# [Task goal]
When a line in the material beneath includes the word "making", add it to the count, and report the count alone.

┌─ Source material

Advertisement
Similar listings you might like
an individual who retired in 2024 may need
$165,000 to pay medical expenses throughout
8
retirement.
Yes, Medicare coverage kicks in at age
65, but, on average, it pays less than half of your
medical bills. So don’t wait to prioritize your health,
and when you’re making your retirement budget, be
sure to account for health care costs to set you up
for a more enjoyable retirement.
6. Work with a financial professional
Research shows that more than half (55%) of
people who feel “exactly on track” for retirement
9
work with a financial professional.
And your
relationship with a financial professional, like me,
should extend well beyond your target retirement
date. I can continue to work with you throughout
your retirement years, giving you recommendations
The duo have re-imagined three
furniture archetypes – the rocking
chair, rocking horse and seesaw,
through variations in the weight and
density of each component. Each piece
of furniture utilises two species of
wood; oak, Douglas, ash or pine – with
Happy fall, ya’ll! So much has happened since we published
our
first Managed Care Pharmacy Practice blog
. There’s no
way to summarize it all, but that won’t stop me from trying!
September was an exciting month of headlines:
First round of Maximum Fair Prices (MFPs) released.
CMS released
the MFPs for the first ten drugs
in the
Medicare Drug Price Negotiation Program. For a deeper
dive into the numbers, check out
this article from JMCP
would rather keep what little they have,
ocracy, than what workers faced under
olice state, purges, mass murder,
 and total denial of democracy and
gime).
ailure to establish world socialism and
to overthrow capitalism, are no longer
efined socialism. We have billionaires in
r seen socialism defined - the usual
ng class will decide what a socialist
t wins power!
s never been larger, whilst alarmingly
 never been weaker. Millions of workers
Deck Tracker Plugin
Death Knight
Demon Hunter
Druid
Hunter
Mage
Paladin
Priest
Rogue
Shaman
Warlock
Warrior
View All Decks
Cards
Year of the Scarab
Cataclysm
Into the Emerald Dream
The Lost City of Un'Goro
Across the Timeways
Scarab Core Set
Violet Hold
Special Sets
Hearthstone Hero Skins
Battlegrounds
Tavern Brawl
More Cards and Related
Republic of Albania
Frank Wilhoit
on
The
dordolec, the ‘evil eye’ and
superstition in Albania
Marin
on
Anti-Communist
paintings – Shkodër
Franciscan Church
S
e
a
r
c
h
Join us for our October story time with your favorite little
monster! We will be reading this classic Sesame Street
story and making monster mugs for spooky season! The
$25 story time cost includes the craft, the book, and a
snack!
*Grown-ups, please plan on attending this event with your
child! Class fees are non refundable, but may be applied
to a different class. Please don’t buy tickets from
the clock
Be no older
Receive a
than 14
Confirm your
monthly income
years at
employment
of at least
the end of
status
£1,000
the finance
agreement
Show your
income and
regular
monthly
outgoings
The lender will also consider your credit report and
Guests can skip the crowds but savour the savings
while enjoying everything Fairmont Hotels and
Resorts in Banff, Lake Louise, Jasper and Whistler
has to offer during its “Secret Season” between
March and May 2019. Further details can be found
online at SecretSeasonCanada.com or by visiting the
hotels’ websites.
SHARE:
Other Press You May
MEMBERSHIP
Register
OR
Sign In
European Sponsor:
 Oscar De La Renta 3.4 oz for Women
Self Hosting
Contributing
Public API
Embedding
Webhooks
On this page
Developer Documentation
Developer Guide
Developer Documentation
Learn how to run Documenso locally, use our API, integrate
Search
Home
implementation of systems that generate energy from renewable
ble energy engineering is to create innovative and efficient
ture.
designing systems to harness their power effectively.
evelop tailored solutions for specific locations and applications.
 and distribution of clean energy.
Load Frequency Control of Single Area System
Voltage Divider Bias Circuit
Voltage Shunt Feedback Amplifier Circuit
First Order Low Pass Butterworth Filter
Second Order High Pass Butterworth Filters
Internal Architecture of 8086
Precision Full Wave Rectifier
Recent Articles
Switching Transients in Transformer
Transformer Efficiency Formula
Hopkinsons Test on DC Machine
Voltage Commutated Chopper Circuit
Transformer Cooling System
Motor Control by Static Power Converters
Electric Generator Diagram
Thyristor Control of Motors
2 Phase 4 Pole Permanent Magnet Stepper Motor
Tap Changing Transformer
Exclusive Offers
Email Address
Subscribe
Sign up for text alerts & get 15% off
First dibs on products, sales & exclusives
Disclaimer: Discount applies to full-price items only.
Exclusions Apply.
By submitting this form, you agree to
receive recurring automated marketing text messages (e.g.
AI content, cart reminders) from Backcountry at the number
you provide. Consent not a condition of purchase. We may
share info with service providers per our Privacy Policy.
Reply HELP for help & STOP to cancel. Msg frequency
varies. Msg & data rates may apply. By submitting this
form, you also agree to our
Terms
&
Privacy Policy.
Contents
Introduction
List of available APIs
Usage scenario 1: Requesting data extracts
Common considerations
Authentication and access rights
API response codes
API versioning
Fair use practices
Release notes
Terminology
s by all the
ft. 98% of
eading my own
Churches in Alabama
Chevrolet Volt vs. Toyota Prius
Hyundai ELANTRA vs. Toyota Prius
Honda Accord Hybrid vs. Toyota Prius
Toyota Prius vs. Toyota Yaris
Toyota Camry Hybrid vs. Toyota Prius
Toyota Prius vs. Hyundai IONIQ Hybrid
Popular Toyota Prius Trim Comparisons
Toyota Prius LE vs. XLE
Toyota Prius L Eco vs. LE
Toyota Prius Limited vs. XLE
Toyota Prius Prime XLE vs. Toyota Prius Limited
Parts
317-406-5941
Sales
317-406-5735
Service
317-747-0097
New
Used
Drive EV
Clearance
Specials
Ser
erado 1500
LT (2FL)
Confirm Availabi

└─

# [Output below]
2